Kordon boyu da hali vakti çokça yerinde olanların. Derli toplu, dıştan pek bir özelliği olmayan, yüksekliği abartısız bir sıra apartman. Kanal boyundakilere kıyasla etrafa, hiç değilse denize daha açık görünüyorlar ama burada yaşayanların büyük bir çoğunluğunun hayatında bir kez township görmüşlüğü olmadığını duymuştum: Hayatları havaalanı ile evleri arasında geçermiş. En güzel yanları, aralarından görünen Table Mountain ile kapı aslanının iki tepesi. İlerde güney banliyölerinin sırtlarını verdiği dağların siluetleri, hemen açıkta Mandela’nın güneşte silikleşmiş Robben Adası, tertemiz, bakımlı bir kordon.

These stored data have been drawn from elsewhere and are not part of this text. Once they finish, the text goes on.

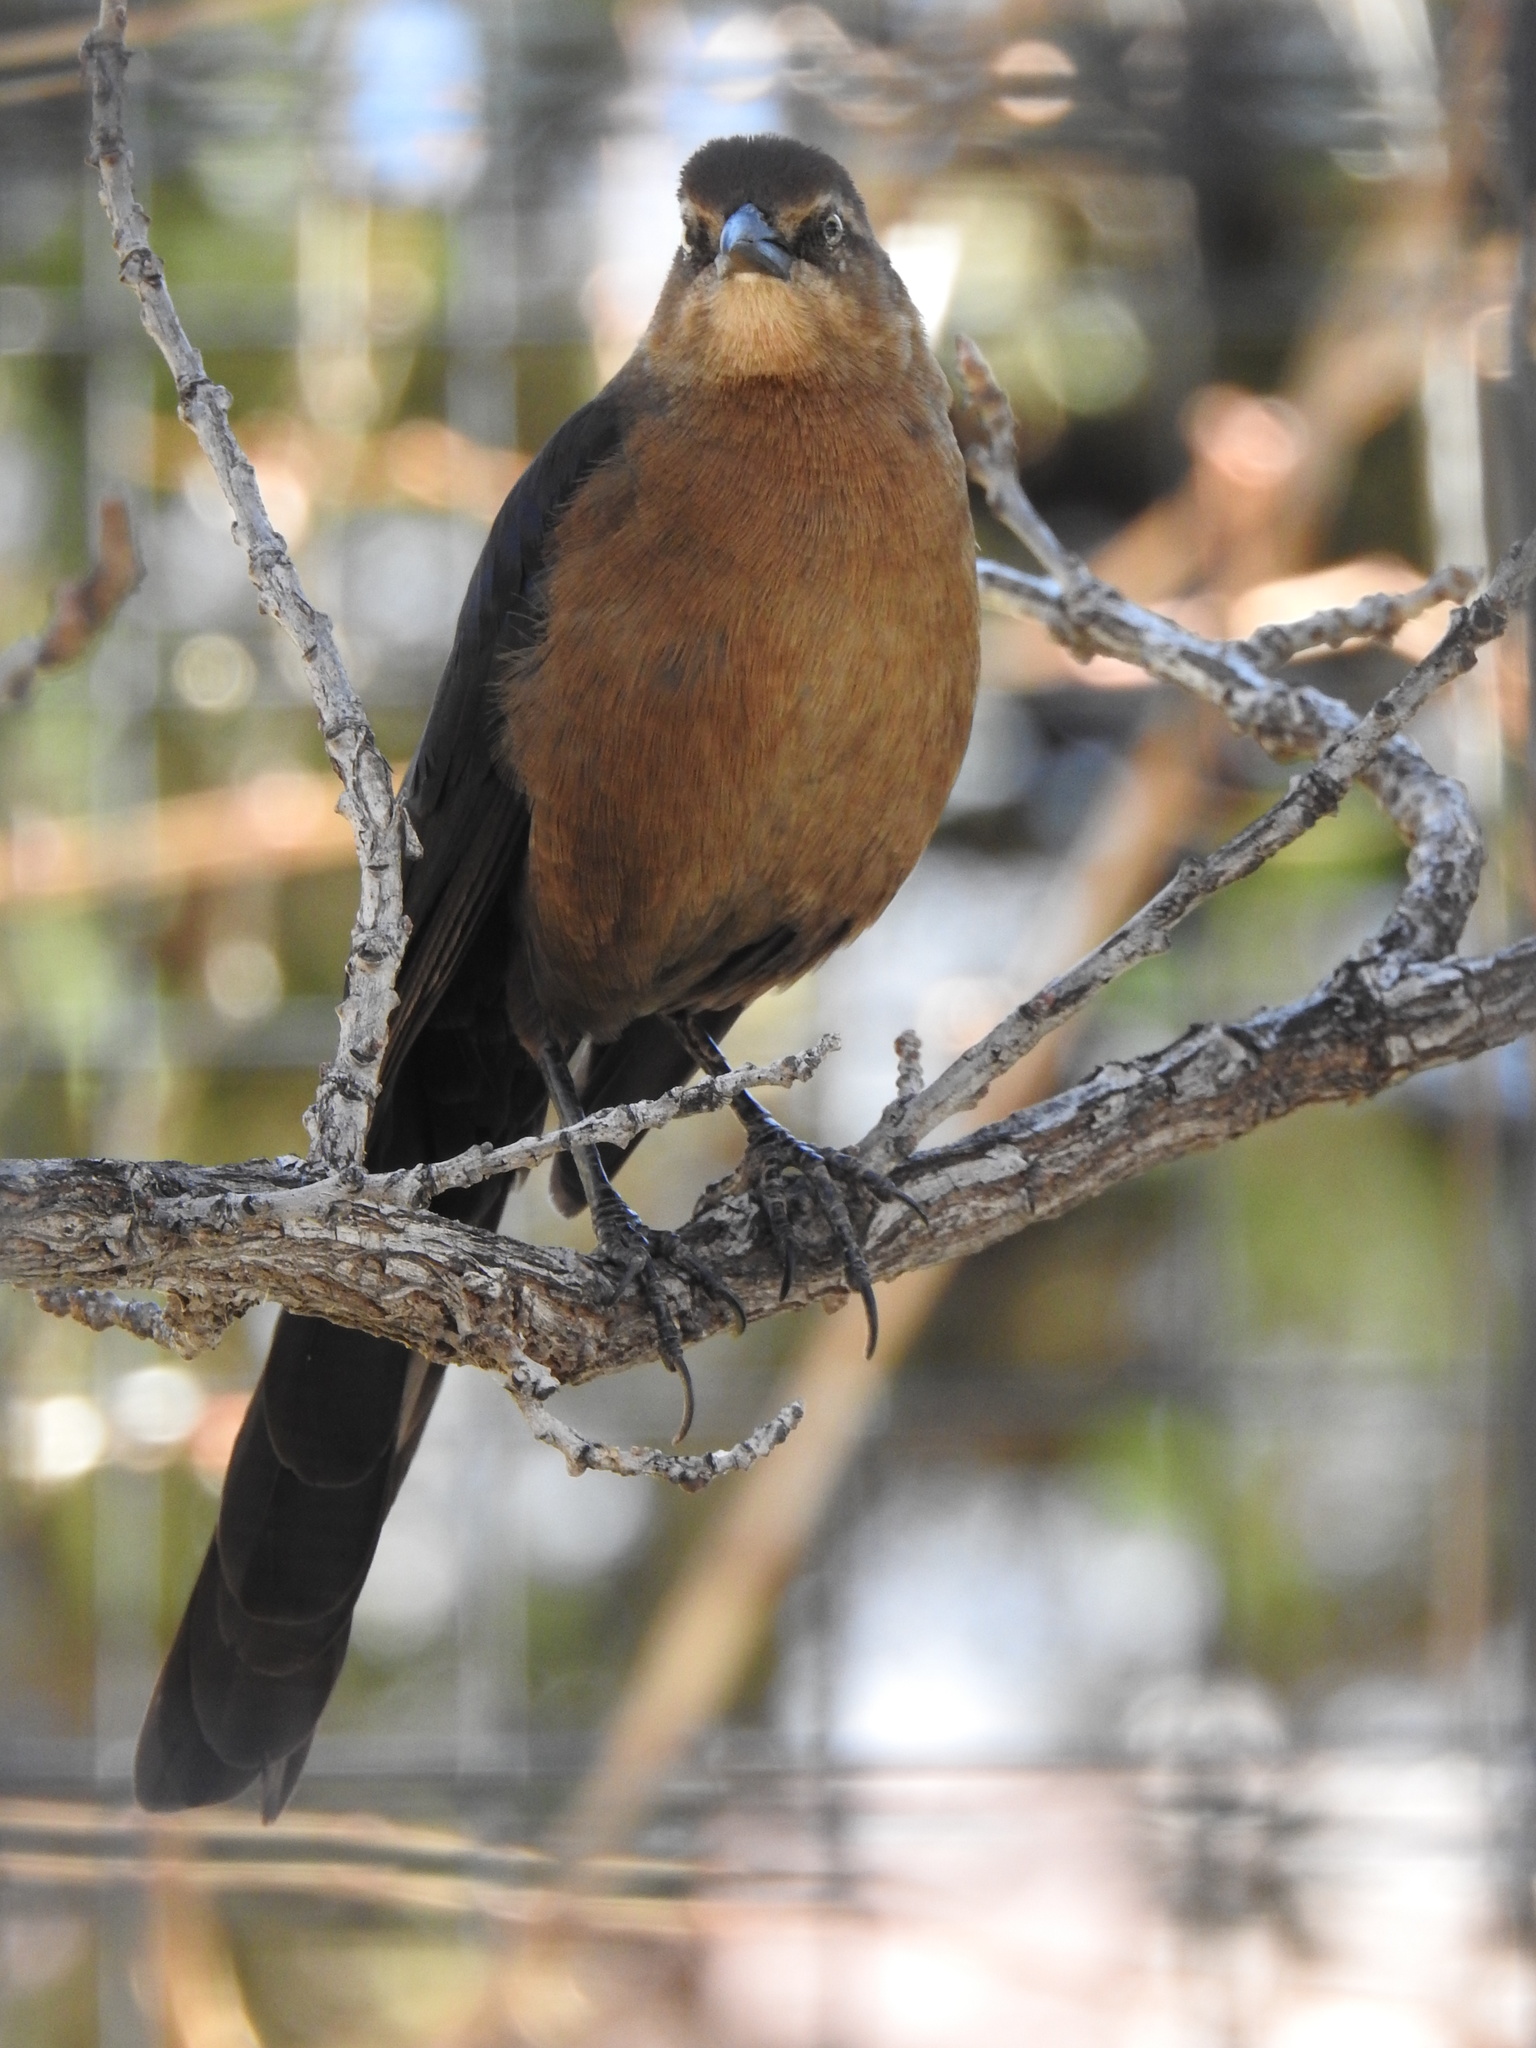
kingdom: Animalia
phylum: Chordata
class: Aves
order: Passeriformes
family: Icteridae
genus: Quiscalus
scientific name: Quiscalus mexicanus
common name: Great-tailed grackle
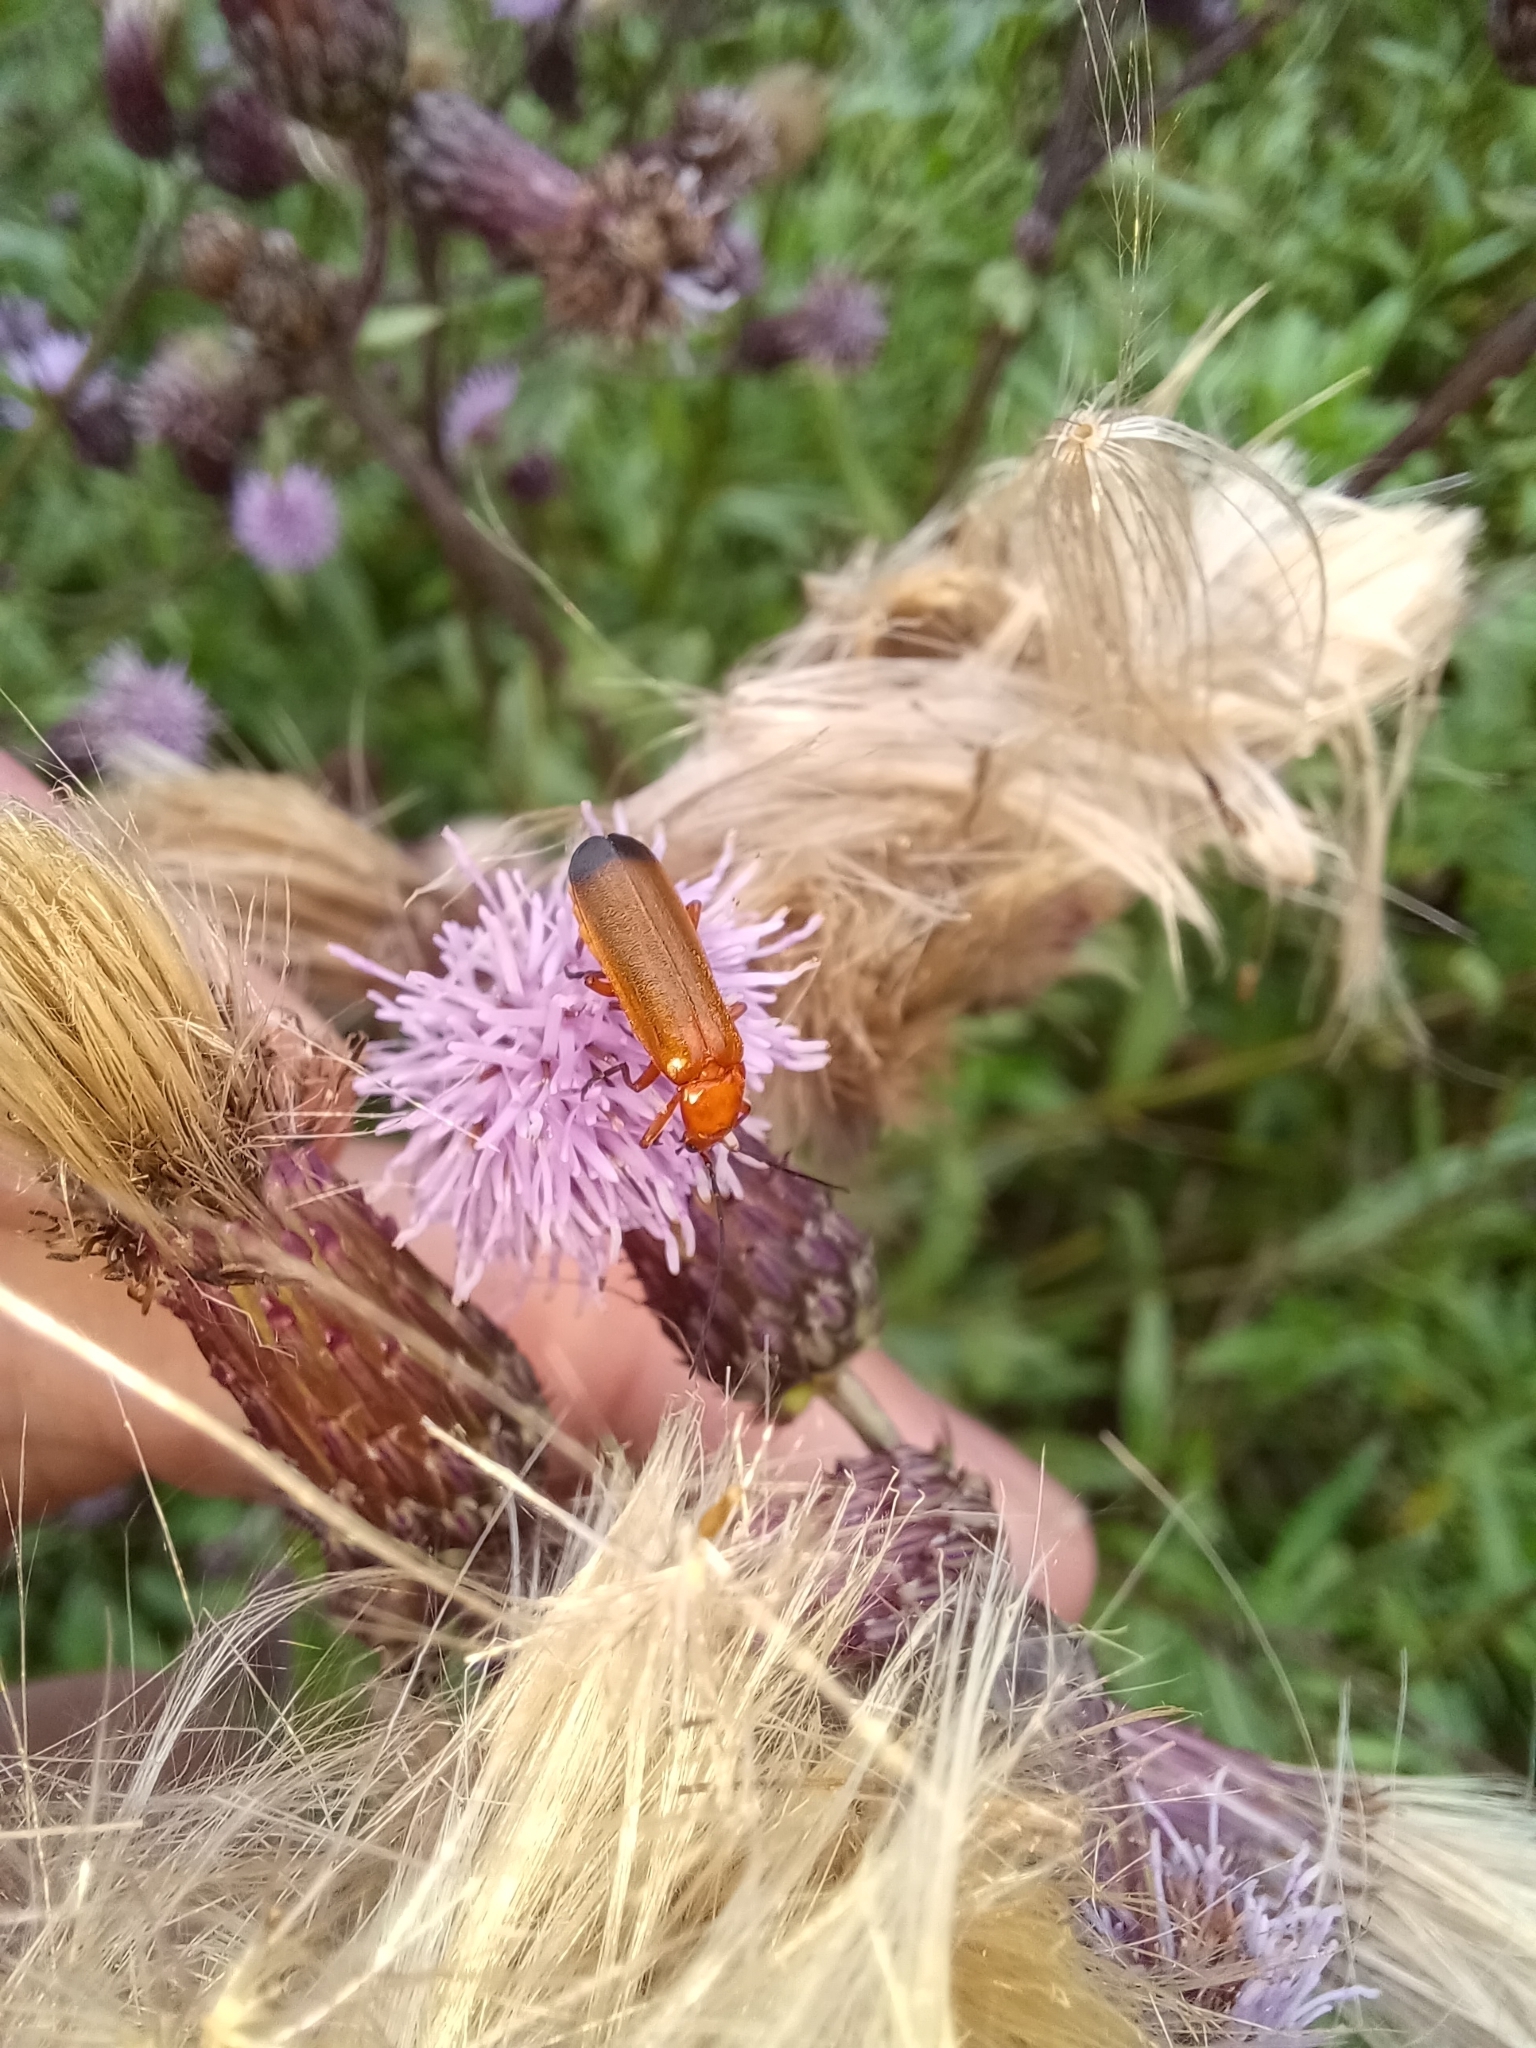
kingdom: Animalia
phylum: Arthropoda
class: Insecta
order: Coleoptera
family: Cantharidae
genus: Rhagonycha
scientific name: Rhagonycha fulva
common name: Common red soldier beetle
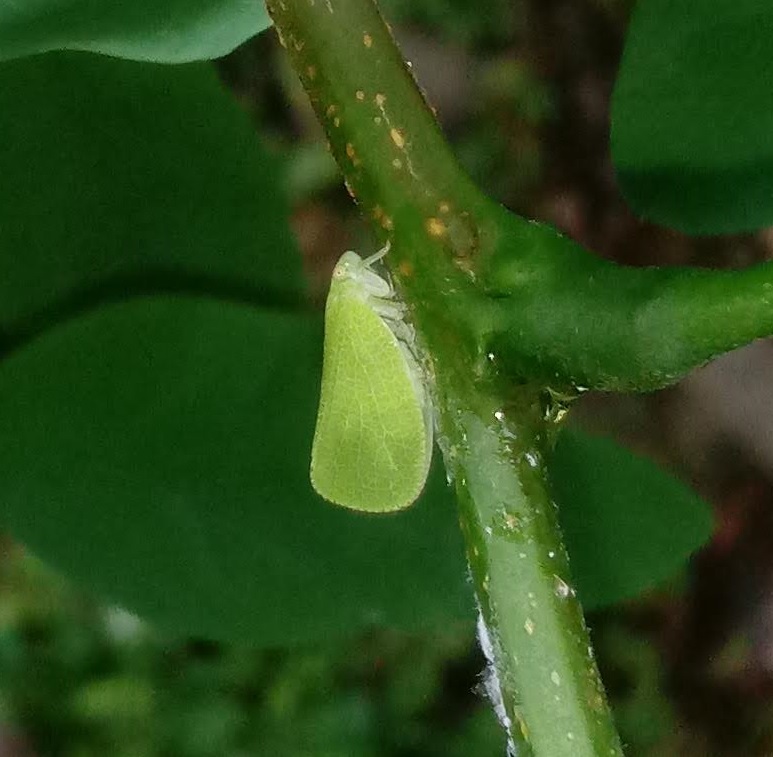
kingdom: Animalia
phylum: Arthropoda
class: Insecta
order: Hemiptera
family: Acanaloniidae
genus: Acanalonia
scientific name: Acanalonia conica
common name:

Yol ile kıyıdaki beton yürüyüş şeridi arasındaki ağaçlıklı çimenlere yayılmış kestirenler. Bu havada kendini koşuya vurmuş kadın-erkek (beyaz tabii! Bedenlerinin içinde yaşayan siyahların bu işi suni bir kült haline getirmesine gerek yok), köpek gezdirenler. Dünyanın karnı doyan herhangi bir yerindeki kordon manzaraları. İnsanlardan yana. Doğaya gelince, kendini tekrarlamazlığını burada da estirmiş. Yolun karşı tarafındaki çamlar dağdan inen rüzgarla kıyıya doğru eğilerek büyümüşken kıyıdakileri de okyanus rüzgarı ters yönde neredeyse iki büklüm edip bırakmış. Sonra okyanus. Bugün tatlı tatlı çelik mavisi. Sakince ama sesi davudi. Aşağıda, kayalık ceplere öngörülmez aralarla bir hışım dalarak yükselip kırılan iri dalgaları yürüyüş yolunu yalayıveriyor.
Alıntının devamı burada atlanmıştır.